The authors points out the 'golden rules' for multinationals in contributing to development agendas which include; localise value creation (mainly working in emerging economies), and innovate- try to find new, more sustainable solutions for a multi-stakeholder environment where success is unlikely through working alone. However, it is also argued that Small to Medium Sized Enterpirises (SME’s) contribute much more to employment than multinationals, and they contribute substantially to Gross Domestic Product (GDP) if they are managed wisely. SMEs are often under tremendous pressure and exposed to different activities of government ministries. So it is necessary to understand the role of SMEs in a national economic environment. On the whole, business can move beyond a focus on shareholder value to a focus on stakeholder value. This involves building bridges and trust, and is about understanding the strengths and limitations for each actor in such a multi-stakeholder environment.

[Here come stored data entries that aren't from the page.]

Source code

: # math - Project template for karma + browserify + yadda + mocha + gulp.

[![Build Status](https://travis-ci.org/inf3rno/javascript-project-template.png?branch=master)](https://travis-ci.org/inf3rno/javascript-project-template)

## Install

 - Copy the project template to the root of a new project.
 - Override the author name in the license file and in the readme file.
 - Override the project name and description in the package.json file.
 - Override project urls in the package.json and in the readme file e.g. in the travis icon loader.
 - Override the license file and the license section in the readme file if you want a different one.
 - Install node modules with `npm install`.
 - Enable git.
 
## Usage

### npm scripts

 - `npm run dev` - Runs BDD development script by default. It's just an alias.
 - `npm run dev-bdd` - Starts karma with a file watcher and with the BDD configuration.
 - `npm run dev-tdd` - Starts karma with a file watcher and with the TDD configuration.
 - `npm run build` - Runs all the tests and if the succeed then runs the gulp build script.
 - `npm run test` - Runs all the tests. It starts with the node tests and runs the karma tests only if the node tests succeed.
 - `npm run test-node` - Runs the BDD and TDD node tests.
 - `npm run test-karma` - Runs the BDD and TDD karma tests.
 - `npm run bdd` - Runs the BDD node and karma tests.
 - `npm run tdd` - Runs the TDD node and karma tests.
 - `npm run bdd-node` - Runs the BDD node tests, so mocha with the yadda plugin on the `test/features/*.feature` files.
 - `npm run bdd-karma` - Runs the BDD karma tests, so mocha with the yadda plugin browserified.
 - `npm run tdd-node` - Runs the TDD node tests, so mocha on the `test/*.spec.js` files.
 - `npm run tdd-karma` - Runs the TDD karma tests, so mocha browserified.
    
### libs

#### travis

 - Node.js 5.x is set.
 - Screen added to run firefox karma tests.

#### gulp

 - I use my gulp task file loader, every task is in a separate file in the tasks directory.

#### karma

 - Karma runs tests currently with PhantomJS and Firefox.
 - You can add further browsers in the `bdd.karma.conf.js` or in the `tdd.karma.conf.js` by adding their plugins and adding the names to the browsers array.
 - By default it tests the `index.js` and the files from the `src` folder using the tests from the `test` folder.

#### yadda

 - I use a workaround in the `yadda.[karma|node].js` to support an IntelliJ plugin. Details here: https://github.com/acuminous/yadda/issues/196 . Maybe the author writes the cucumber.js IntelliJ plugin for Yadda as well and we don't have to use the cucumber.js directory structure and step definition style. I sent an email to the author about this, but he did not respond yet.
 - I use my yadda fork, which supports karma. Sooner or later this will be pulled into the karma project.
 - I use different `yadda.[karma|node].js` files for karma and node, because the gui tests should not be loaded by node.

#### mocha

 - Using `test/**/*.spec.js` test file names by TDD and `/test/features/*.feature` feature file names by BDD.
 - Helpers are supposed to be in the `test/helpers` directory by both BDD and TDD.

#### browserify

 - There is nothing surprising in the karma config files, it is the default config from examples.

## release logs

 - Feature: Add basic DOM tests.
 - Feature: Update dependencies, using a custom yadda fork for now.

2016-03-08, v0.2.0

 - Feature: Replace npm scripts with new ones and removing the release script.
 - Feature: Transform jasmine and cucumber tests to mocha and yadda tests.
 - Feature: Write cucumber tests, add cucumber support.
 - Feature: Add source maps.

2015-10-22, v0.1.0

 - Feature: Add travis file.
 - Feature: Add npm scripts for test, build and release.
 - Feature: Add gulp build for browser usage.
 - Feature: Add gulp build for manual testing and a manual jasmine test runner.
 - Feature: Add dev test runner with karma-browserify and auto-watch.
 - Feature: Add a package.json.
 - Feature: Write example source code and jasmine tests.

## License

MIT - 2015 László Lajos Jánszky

Three key recommendations from the World Business Council for Sustainable Development (WBCSD), for businesses working on sustainable development are highlighted:

  • work on awareness-raising and common understanding. WBCSD has done this by developing long term scenarios for water (to 2025) and energy and climate (to 2050).
  • it is necessary to measure the impact of sustainable development initiatives in a transparent way so further improvements can be made
  • it is necessary to work with others. This is not an easy task, because it is often a complete change in the way a company is managed. It may be easier for multinationals compared to small and medium-sized businesses, which often lack the capabilities to address these topics.